▶ EXERCISE
Translate this sentence from the passage about lake walks with Wally into Spanish: "Lake mornings smell different before the day warms."

▶ PASSAGE PROVIDED
I trusted my phone too much on one long walk. The battery died, the sky turned, and the paths spidered without signage. Wally, whose nose is better than any trail map, tugged toward a faint smell of cedar smoke and grilled fish from a lakeside backyard. We popped out exactly where we needed to, and I vowed to pack a paper map or at least a small power bank. He never lorded it over me. He just wagged like the modest hero he was.

The Quiet Stuff Between the Splashes

The best hours live between the obvious highlights. If we got to a lake early enough, we’d see a blue heron standing with the patience of stone. Wally would freeze at my hip, cocking his head, front paw curled mid-step. I’d kneel and put my hand on his shoulder. We’d watch until the bird lifted on a single, slow beat. Lake mornings smell different before the day warms. Pine pitch, damp earth, a faint metallic note from the water, a curl of smoke from a house where someone forgot a window and the heat leaks in soft loops.

Sometimes we’d sit on a bench with our backs to the water and face the path. People reveal themselves when they think they are passing by. Wally let small kids grip his cheeks gently and place a foreheads-on-forehead kiss. He tolerated sweatered dogs who wanted to smell the inside of his ear. He scooched closer to people who looked like they’d had a hard week. I didn’t teach that. He knew it in bones and breath.

The Day He Found the Lost Toy Boat

There was one small drama that became a legend in our lake circle. A little boy launched a bright green toy boat with a wind-up prop. He misjudged the wind and watched it drift beyond his reach, then beyond the shallows, then toward the shadow of a nearby inlet. His dad waded up to his knees and then stopped, face a mix of caution and calculation. The boy started to cry that hiccuping cry that breaks you even when you’re not a parent.

▶ DATA EXTRACTS
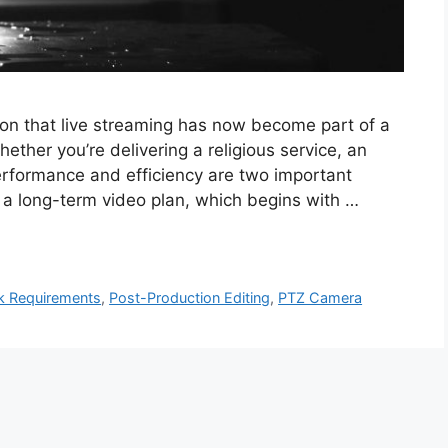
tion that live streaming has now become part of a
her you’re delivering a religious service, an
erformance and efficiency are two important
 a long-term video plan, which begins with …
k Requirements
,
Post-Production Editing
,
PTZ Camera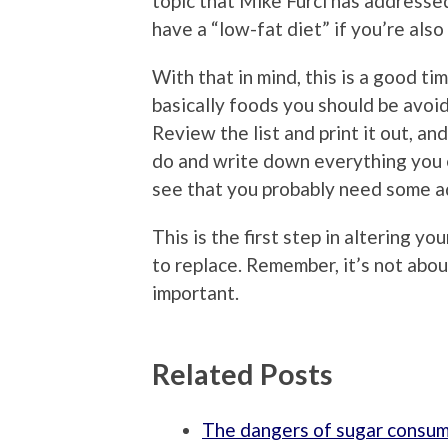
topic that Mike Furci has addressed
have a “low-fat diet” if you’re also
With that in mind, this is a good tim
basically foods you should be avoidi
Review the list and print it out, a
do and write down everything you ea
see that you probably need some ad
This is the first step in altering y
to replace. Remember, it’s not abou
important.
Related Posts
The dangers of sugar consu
* * *
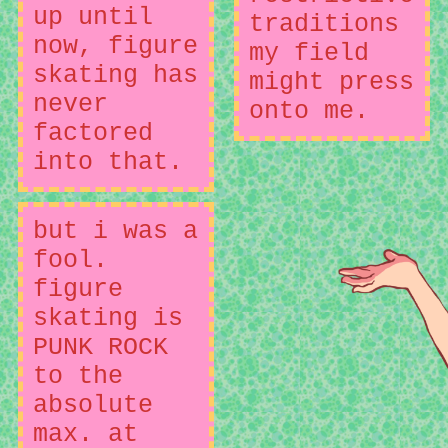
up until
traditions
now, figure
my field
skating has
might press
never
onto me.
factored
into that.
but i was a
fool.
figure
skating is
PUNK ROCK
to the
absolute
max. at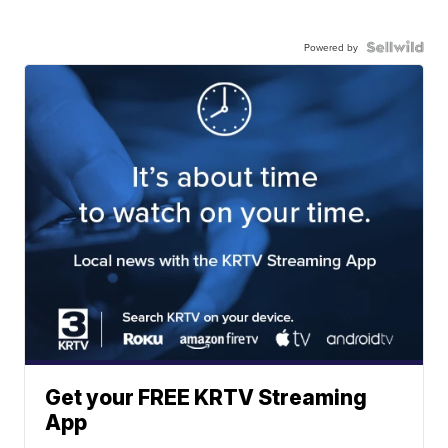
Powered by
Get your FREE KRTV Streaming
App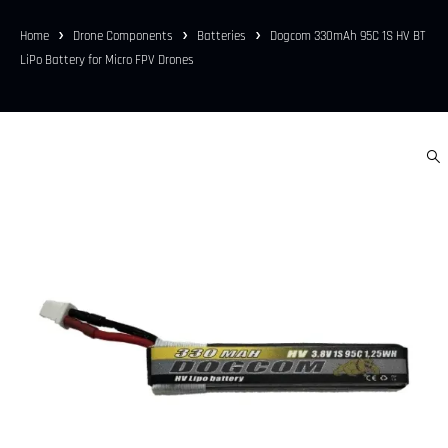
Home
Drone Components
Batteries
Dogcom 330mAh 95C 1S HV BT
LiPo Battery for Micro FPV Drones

▶ SOLVED EXERCISE
Las mañanas en el lago huelen distinto antes de que el día se caliente.